Incorporating neutron star physics into gravitational wave inference with neural priors

TL;DR

The paper tackles the problem that gravitational-wave parameter estimation often relies on agnostic priors that underutilize neutron-star (NS) physics. It introduces neural priors built from NS population models and equation-of-state (EOS) constraints using normalizing flows to model joint distributions over NS masses and tidal deformabilities, enabling EOS-informed GW inference and Bayesian model selection. Applied to GW170817, GW190425, and GW230529, the approach yields clear source classifications (BNS vs NSBH) and tighter posteriors, with GW170817 favoring a soft EOS and GW230529 favoring NSBH, while distance estimates shift in ways consistent with the EOS-informed priors. This data-driven framework integrates NS physics into GW analyses, enabling more informed inferences as NS theory and observations advance, and is readily extensible to future detectors and multimessenger data.

Abstract

Bayesian inference, widely used in gravitational-wave parameter estimation, depends on the choice of priors, i.e., on our previously existing knowledge. However, to investigate neutron star mergers, priors are often chosen in an agnostic way, leaving valuable information from nuclear physics and independent observations of neutron stars unused.
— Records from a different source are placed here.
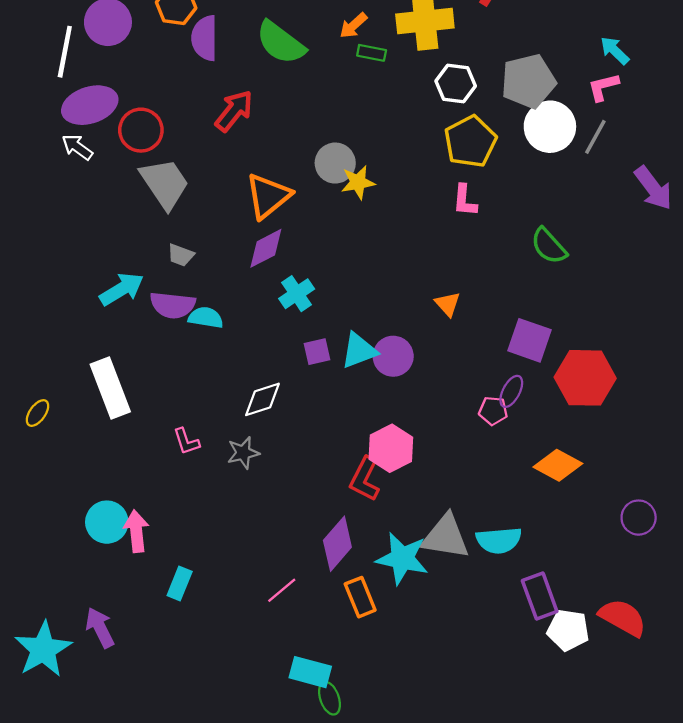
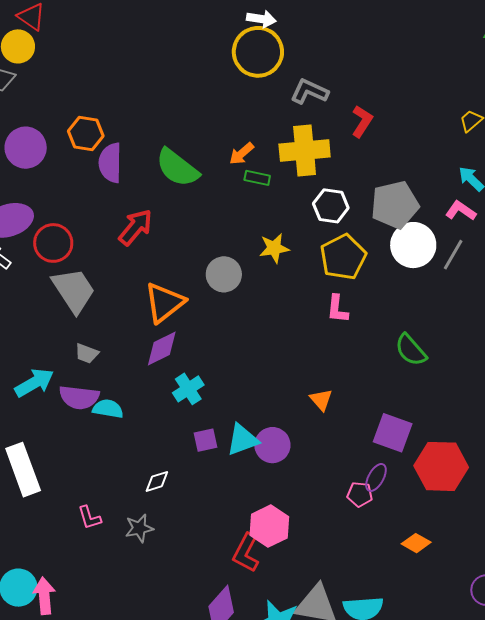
pink L-shape: (603, 87) -> (461, 211), turned 48
yellow star: (358, 182) -> (274, 248), moved
white diamond: (262, 399) -> (157, 481), size x0.7
orange diamond: (558, 465) -> (416, 543), size x0.7

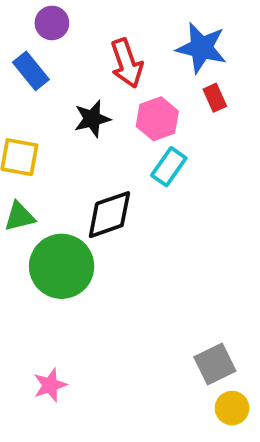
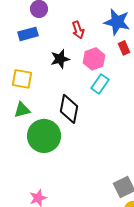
red arrow: (127, 63) -> (78, 30), size x0.7
blue rectangle: (31, 71) -> (28, 34), turned -66
black diamond: (109, 215) -> (69, 109), turned -60

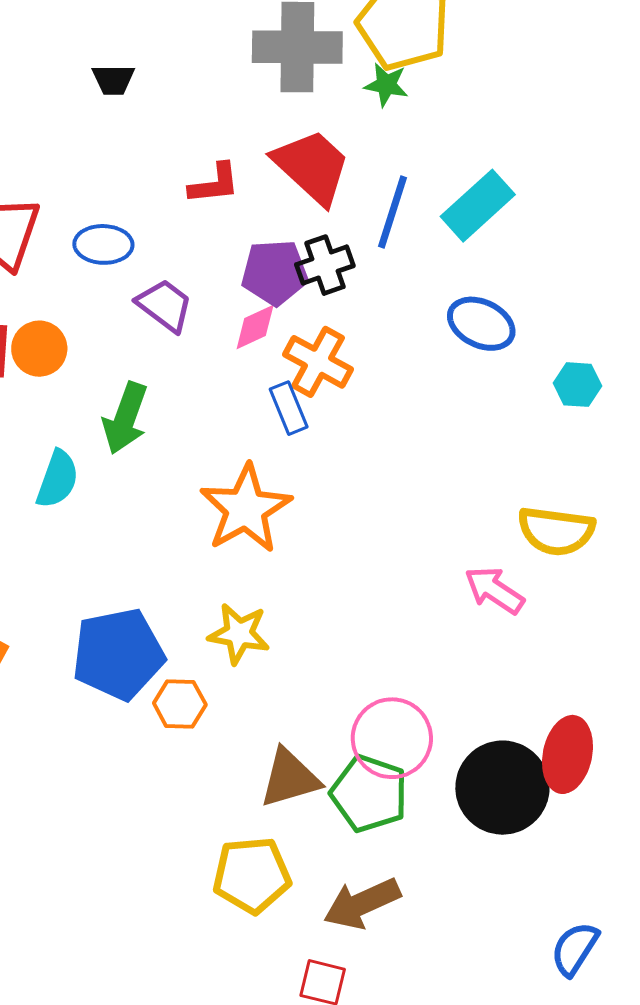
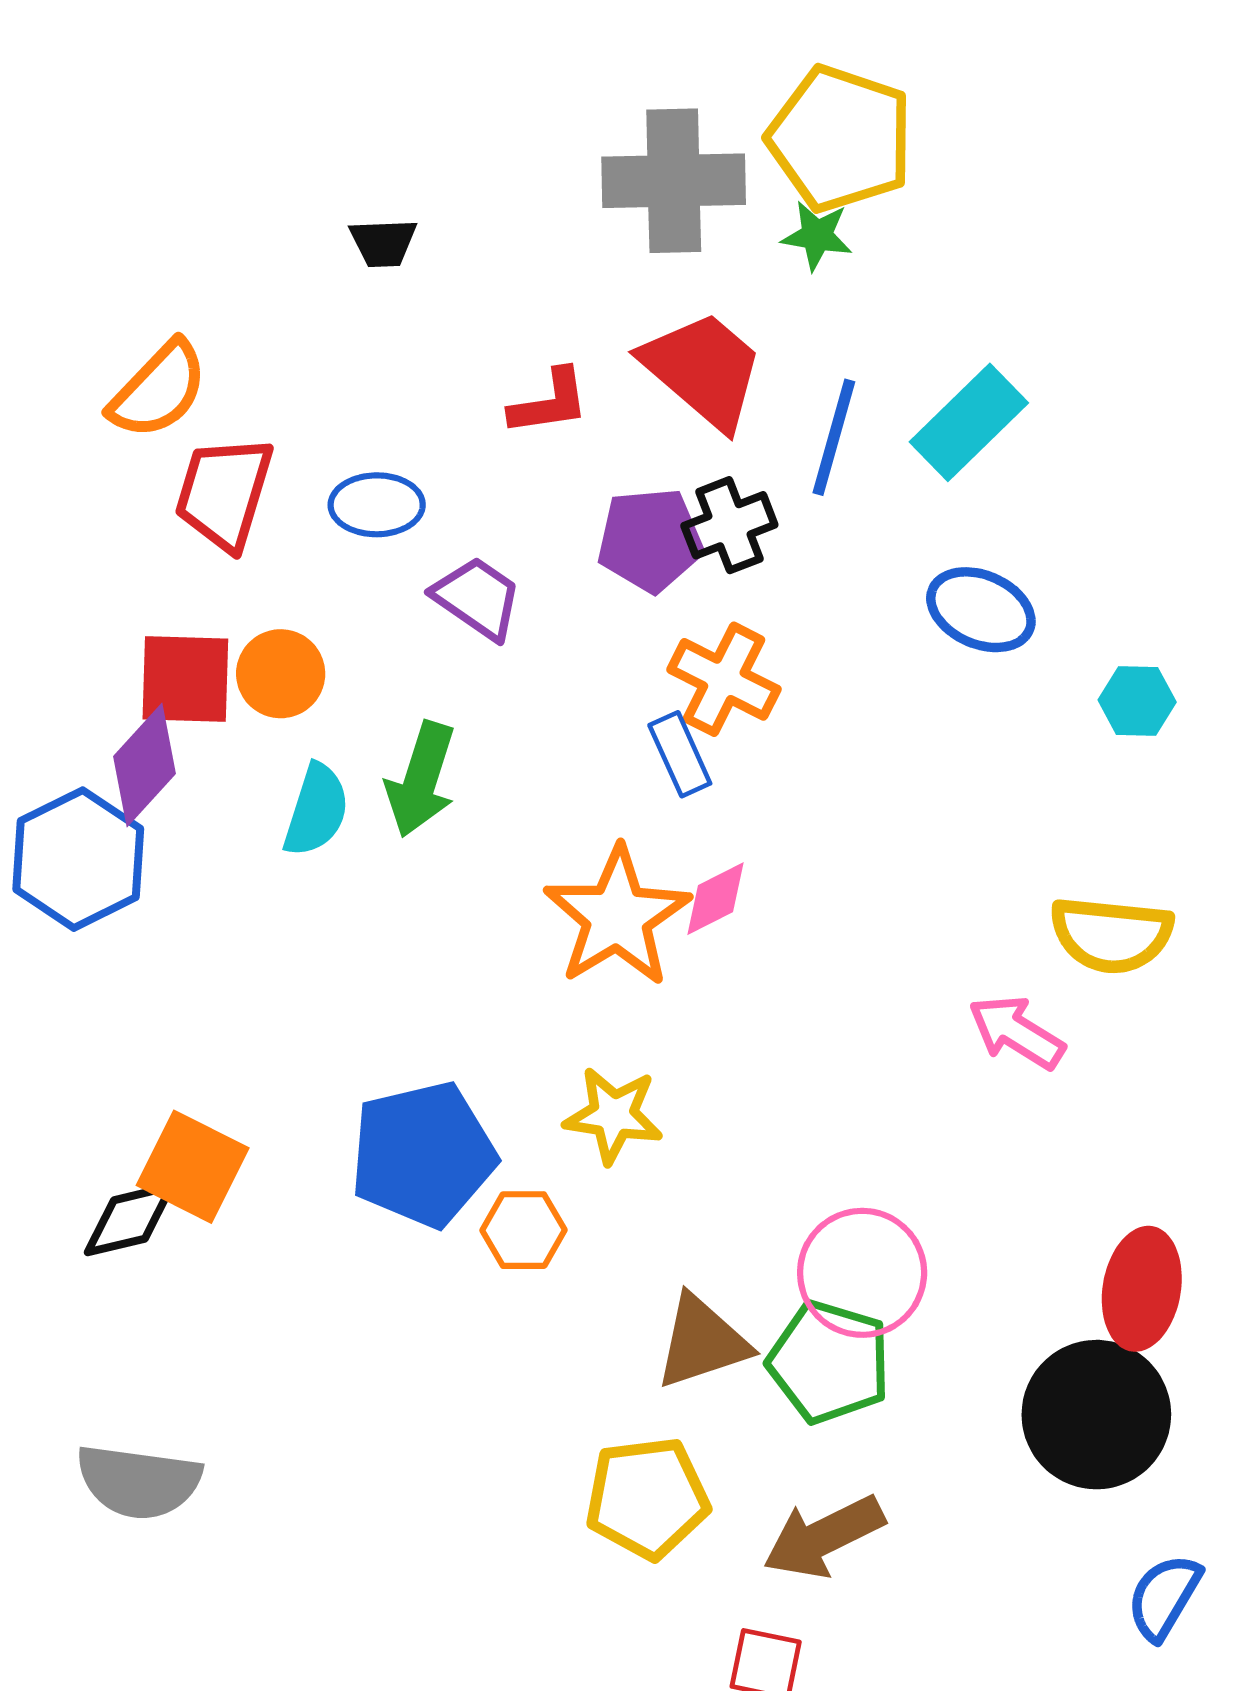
pink diamond: (255, 327) -> (716, 899), moved
cyan semicircle: (57, 479) -> (316, 810), moved
black circle: (502, 788) -> (1096, 1415), moved

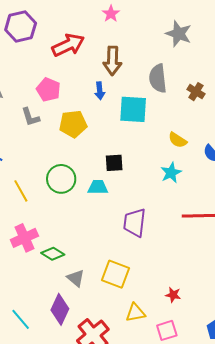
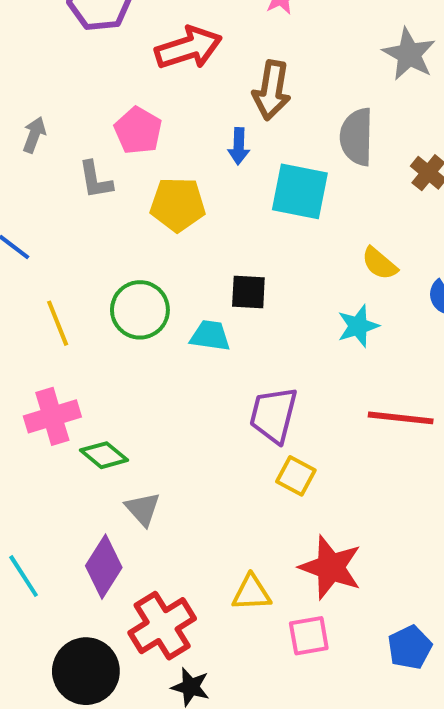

In this work, we propose to encode information on neutron star physics into data-driven prior distributions constructed with normalizing flows, referred to as neural priors. These priors take input from constraints on the nuclear equation of state and neutron star population models. Applied to GW170817, GW190425, and GW230529, we highlight two contributions of the framework. First, we demonstrate its ability to provide source classification and to enable model selection of equation of state constraints for loud signals such as GW170817, directly from the gravitational-wave data. Second, we obtain narrower constraints on the source properties through these informed priors. As a result, the neural priors consistently recover higher luminosity distances compared to agnostic priors. Our method paves the way for classifying future ambiguous low-mass mergers observed through gravitational waves and for continuously incorporating advances in our understanding of neutron star properties into gravitational-wave data analysis.

Figures (7)

• Figure 1: Schematic overview of the neural priors. For both BNS and NSBH binaries (left column), a training dataset of masses and tidal deformabilities is generated, where the former are obtained by assuming a specific NS population (middle panel) and the latter from a set of EOS constraints (right panel). A normalizing flow (NF) is trained on these samples to render their distribution tractable. The learned densities are used as priors, which we refer to as neural priors. Further details are given in Sec. \ref{['sec: methods: neural priors construction details']}.
• Figure 2: Neural priors on source-frame masses and tidal deformabilities considered in this work. The top row (bottom row) shows the priors for BNS (NSBH) systems, while the columns show different population models and the colors denote the EOS constraints. The contour lines show the $68\%$ and $95\%$ probability areas of the distributions.
• Figure 3: Histograms of the log-likelihood values of the posterior samples obtained with the uninformed prior (gray) and the neural priors (colors). For each GW event, we only show the results for the preferred NS population model.
• Figure 4: Inference results of some selected parameters for GW170817 using the BNS hypothesis with the Gaussian population model and varying EOS constraints (colors) compared to the inference using uninformed priors (in gray). The star indicates the reference model with the highest evidence across the different neural priors. The dark (light) contours denote the $68\%$ ($95\%$) credible area.
• Figure 5: Inference results of some selected parameters for GW190425 using the BNS hypothesis with the uniform population model and varying EOS constraints (colors) compared to the inference using uninformed priors (in gray). The star indicates the reference model with the highest evidence across the different neural priors. The dark (light) contours denote the $68\%$ ($95\%$) credible area.